** Opening Information supplied block **

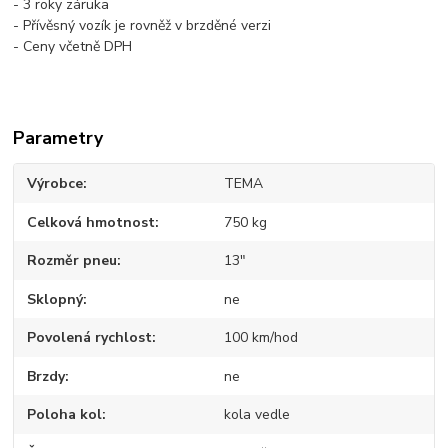
- 3 roky záruka
-
Přívěsný vozík
je rovněž v brzděné verzi
- Ceny včetně DPH
Parametry
Výrobce
TEMA
Celková hmotnost
750 kg
Rozměr pneu
13"
Sklopný
ne
Povolená rychlost
100 km/hod
Brzdy
ne
Poloha kol
kola vedle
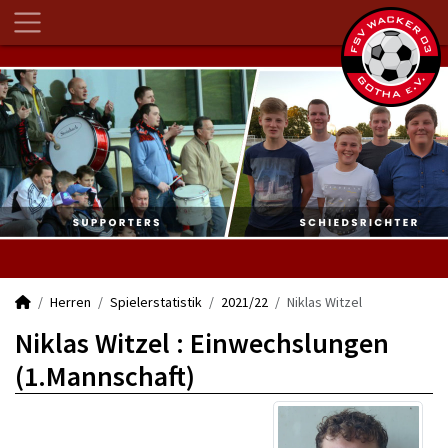
Herren
Spielerstatistik
2021/22
Niklas Witzel
Niklas Witzel : Einwechslungen
(1.Mannschaft)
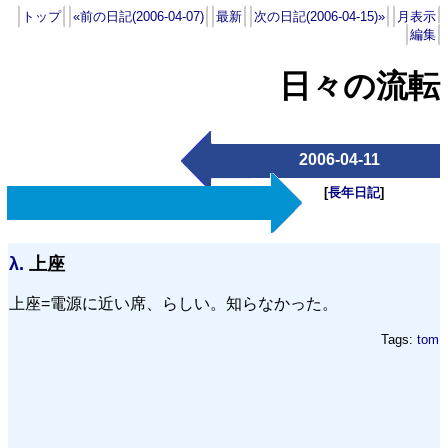
トップ
«前の日記(2006-04-07)
最新
次の日記(2006-04-15)»
月表示
編集
日々の流転
2006-04-11
[
長年日記
]
λ.
上座
上座=電源に近い席、らしい。知らなかった。
Tags:
tom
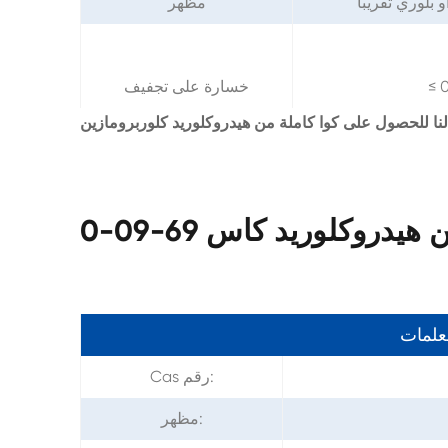
بلوري تقريبا
مظهر
≤ 
خسارة على تجفيف
دروكلوريد كاس 69-09-0
معلمات
Cas رقم:
مظهر:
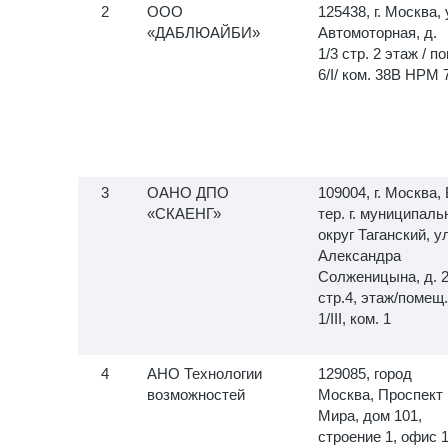
ООО
125438, г. Москва, 
«ДАБЛЮАЙБИ»
Автомоторная, д.
1/3 стр. 2 этаж / по
6/I/ ком. 38В НРМ 
ОАНО ДПО
109004, г. Москва, 
«СКАЕНГ»
тер. г. муниципал
округ Таганский, у
Александра
Солженицына, д. 
стр.4, этаж/помещ.
1/III, ком. 1
АНО Технологии
129085, город
возможностей
Москва, Проспект
Мира, дом 101,
строение 1, офис 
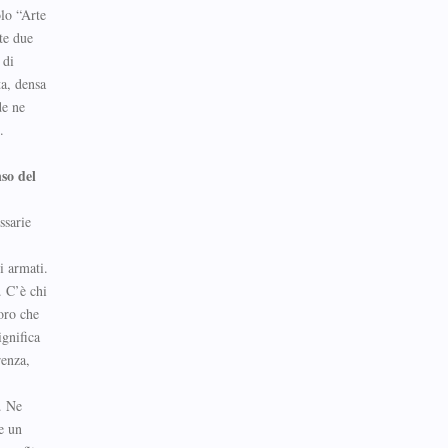
olo “Arte
te due
 di
ta, densa
de ne
.
nso del
ssarie
i armati.
. C’è chi
loro che
ignifica
renza,
. Ne
e un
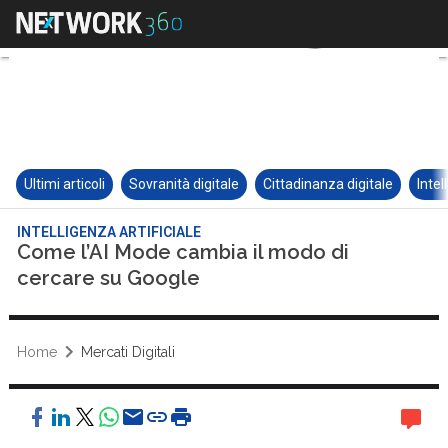
Ultimi articoli
Sovranità digitale
Cittadinanza digitale
Intel
INTELLIGENZA ARTIFICIALE
Come l’AI Mode cambia il modo di
cercare su Google
Home
Mercati Digitali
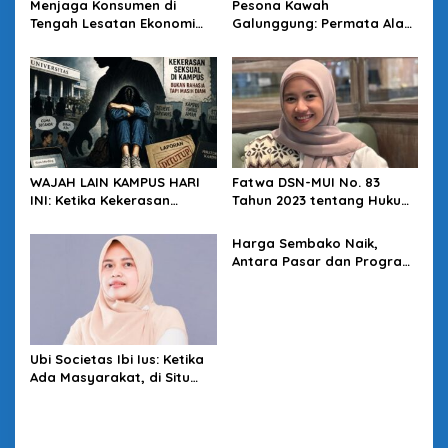
Menjaga Konsumen di
Pesona Kawah
Tengah Lesatan Ekonomi
Galunggung: Permata Alam
Digital
Tasikmalaya yang Menanti
Sentuhan Tata Kelola
WAJAH LAIN KAMPUS HARI
Fatwa DSN-MUI No. 83
INI: Ketika Kekerasan
Tahun 2023 tentang Hukum
Seksual Menjadi Budaya
Dukungan Perjuangan
Diam
Terhadap Palestina
Harga Sembako Naik,
Antara Pasar dan Program
Negara
Ubi Societas Ibi Ius: Ketika
Ada Masyarakat, di Situ
Hukum Hadir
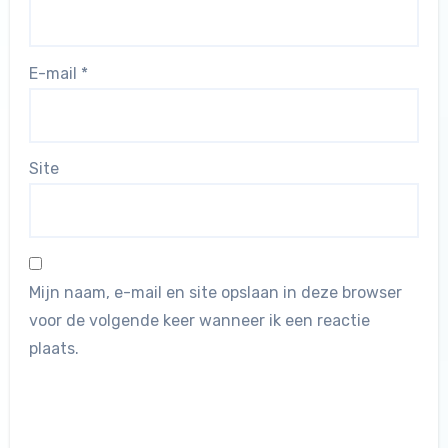
E-mail
*
Site
Mijn naam, e-mail en site opslaan in deze browser
voor de volgende keer wanneer ik een reactie
plaats.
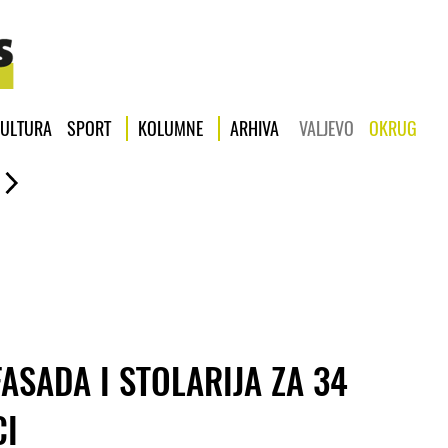
ULTURA
SPORT
KOLUMNE
ARHIVA
VALJEVO
OKRUG
FASADA I STOLARIJA ZA 34
CI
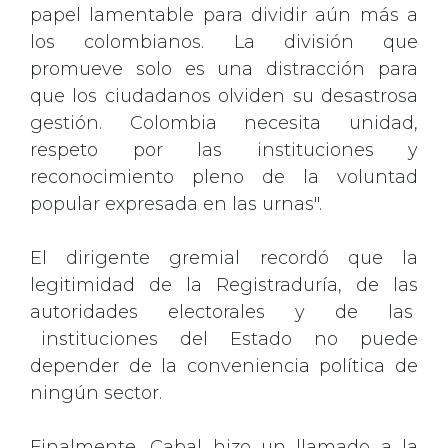
papel lamentable para dividir aún más a
los colombianos. La división que
promueve solo es una distracción para
que los ciudadanos olviden su desastrosa
gestión. Colombia necesita unidad,
respeto por las instituciones y
reconocimiento pleno de la voluntad
popular expresada en las urnas".
El dirigente gremial recordó que la
legitimidad de la Registraduría, de las
autoridades electorales y de las
instituciones del Estado no puede
depender de la conveniencia política de
ningún sector.
Finalmente, Cabal hizo un llamado a la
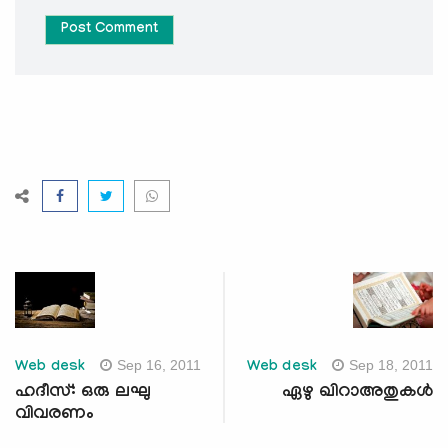
Post Comment
Sep 16, 2011
Sep 18, 2011
Web desk
Web desk
ഹദീസ്: ഒരു ലഘു
ഏഴു ഖിറാഅതുകള്‍
വിവരണം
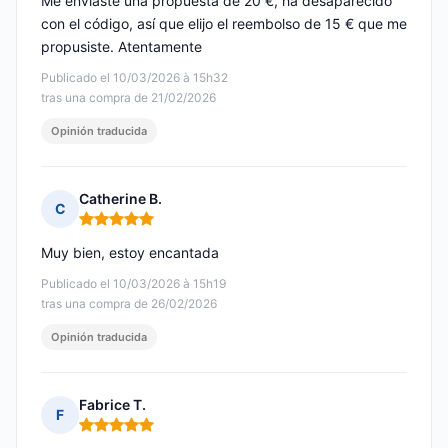
Me enviaste una propuesta de 20 €, ha desaparecido
con el código, así que elijo el reembolso de 15 € que me
propusiste. Atentamente
Publicado el 10/03/2026 à 15h32
tras una compra de 21/02/2026
Opinión traducida
Catherine B.
C
Nota: 5 de 5
Muy bien, estoy encantada
Publicado el 10/03/2026 à 15h19
tras una compra de 26/02/2026
Opinión traducida
Fabrice T.
F
Nota: 5 de 5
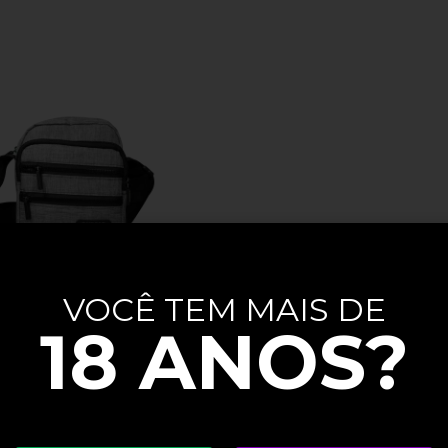
VOCÊ TEM MAIS DE
18 ANOS?
OULDERBAG-CINZA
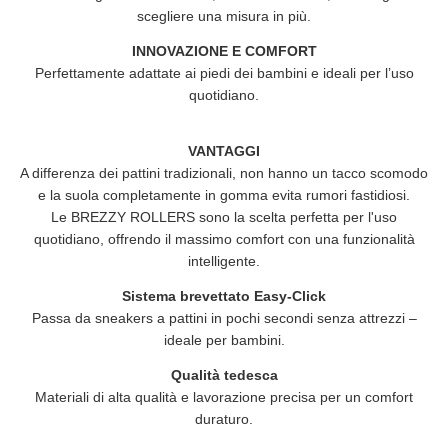
scegliere una misura in più.
INNOVAZIONE E COMFORT
Perfettamente adattate ai piedi dei bambini e ideali per l’uso
quotidiano.
VANTAGGI
A differenza dei pattini tradizionali, non hanno un tacco scomodo
e la suola completamente in gomma evita rumori fastidiosi.
Le
BREZZY ROLLERS
sono la scelta perfetta per l'uso
quotidiano, offrendo il massimo comfort con una funzionalità
intelligente.
Sistema brevettato Easy-Click
Passa da sneakers a pattini in pochi secondi senza attrezzi –
ideale per bambini.
Qualità tedesca
Materiali di alta qualità e lavorazione precisa per un comfort
duraturo.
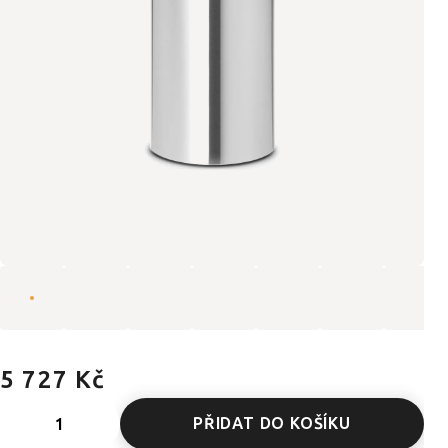
5 727 Kč
PŘIDAT DO KOŠÍKU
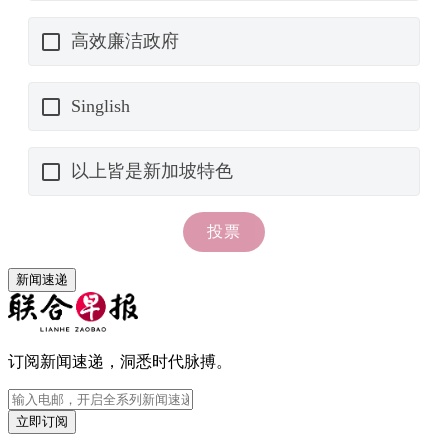
新闻速递
订阅新闻速递，洞悉时代脉搏。
立即订阅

** Closing Information supplied block **

» Task details:
Your copy should match the records word for word, with the pictures removed.

» The answer:
- 3 roky záruka
-
Přívěsný vozík
je rovněž v brzděné verzi
- Ceny včetně DPH
Parametry
Výrobce
TEMA
Celková hmotnost
750 kg
Rozměr pneu
13"
Sklopný
ne
Povolená rychlost
100 km/hod
Brzdy
ne
Poloha kol
kola vedle
Herren
Spielerstatistik
2021/22
Niklas Witzel
Niklas Witzel : Einwechslungen
(1.Mannschaft)
トップ
«前の日記(2006-04-07)
最新
次の日記(2006-04-15)»
月表示
編集
日々の流転
2006-04-11
[
長年日記
]
λ.
上座
上座=電源に近い席、らしい。知らなかった。
Tags:
tom
بلوري تقريبا
مظهر
≤ 
خسارة على تجفيف
دروكلوريد كاس 69-09-0
معلمات
Cas رقم:
مظهر:
ООО
125438, г. Москва, 
«ДАБЛЮАЙБИ»
Автомоторная, д.
1/3 стр. 2 этаж / по
6/I/ ком. 38В НРМ 
ОАНО ДПО
109004, г. Москва, 
«СКАЕНГ»
тер. г. муниципал
округ Таганский, у
Александра
Солженицына, д. 
стр.4, этаж/помещ.
1/III, ком. 1
АНО Технологии
129085, город
возможностей
Москва, Проспект
Мира, дом 101,
строение 1, офис 
olo “Arte
te due
 di
ta, densa
de ne
.
nso del
ssarie
i armati.
. C’è chi
loro che
ignifica
renza,
. Ne
e un
Ultimi articoli
Sovranità digitale
Cittadinanza digitale
Intel
INTELLIGENZA ARTIFICIALE
Come l’AI Mode cambia il modo di
cercare su Google
Home
Mercati Digitali
Menjaga Konsumen di
Pesona Kawah
Tengah Lesatan Ekonomi
Galunggung: Permata Alam
Digital
Tasikmalaya yang Menanti
Sentuhan Tata Kelola
WAJAH LAIN KAMPUS HARI
Fatwa DSN-MUI No. 83
INI: Ketika Kekerasan
Tahun 2023 tentang Hukum
Seksual Menjadi Budaya
Dukungan Perjuangan
Diam
Terhadap Palestina
Harga Sembako Naik,
Antara Pasar dan Program
Negara
Ubi Societas Ibi Ius: Ketika
Ada Masyarakat, di Situ
Hukum Hadir
E-mail
*
Site
Mijn naam, e-mail en site opslaan in deze browser
voor de volgende keer wanneer ik een reactie
plaats.
ULTURA
SPORT
KOLUMNE
ARHIVA
VALJEVO
OKRUG
FASADA I STOLARIJA ZA 34
CI
papel lamentable para dividir aún más a
los colombianos. La división que
promueve solo es una distracción para
que los ciudadanos olviden su desastrosa
gestión. Colombia necesita unidad,
respeto por las instituciones y
reconocimiento pleno de la voluntad
popular expresada en las urnas".
El dirigente gremial recordó que la
legitimidad de la Registraduría, de las
autoridades electorales y de las
instituciones del Estado no puede
depender de la conveniencia política de
ningún sector.
Finalmente, Cabal hizo un llamado a la
Post Comment
Sep 16, 2011
Sep 18, 2011
Web desk
Web desk
ഹദീസ്: ഒരു ലഘു
ഏഴു ഖിറാഅതുകള്‍
വിവരണം
Me enviaste una propuesta de 20 €, ha desaparecido
con el código, así que elijo el reembolso de 15 € que me
propusiste. Atentamente
Publicado el 10/03/2026 à 15h32
tras una compra de 21/02/2026
Opinión traducida
Catherine B.
C
Nota: 5 de 5
Muy bien, estoy encantada
Publicado el 10/03/2026 à 15h19
tras una compra de 26/02/2026
Opinión traducida
Fabrice T.
F
Nota: 5 de 5
VOCÊ TEM MAIS DE
18 ANOS?
OULDERBAG-CINZA
scegliere una misura in più.
INNOVAZIONE E COMFORT
Perfettamente adattate ai piedi dei bambini e ideali per l’uso
quotidiano.
VANTAGGI
A differenza dei pattini tradizionali, non hanno un tacco scomodo
e la suola completamente in gomma evita rumori fastidiosi.
Le
BREZZY ROLLERS
sono la scelta perfetta per l'uso
quotidiano, offrendo il massimo comfort con una funzionalità
intelligente.
Sistema brevettato Easy-Click
Passa da sneakers a pattini in pochi secondi senza attrezzi –
ideale per bambini.
Qualità tedesca
Materiali di alta qualità e lavorazione precisa per un comfort
duraturo.
5 727 Kč
PŘIDAT DO KOŠÍKU
新闻速递
订阅新闻速递，洞悉时代脉搏。
立即订阅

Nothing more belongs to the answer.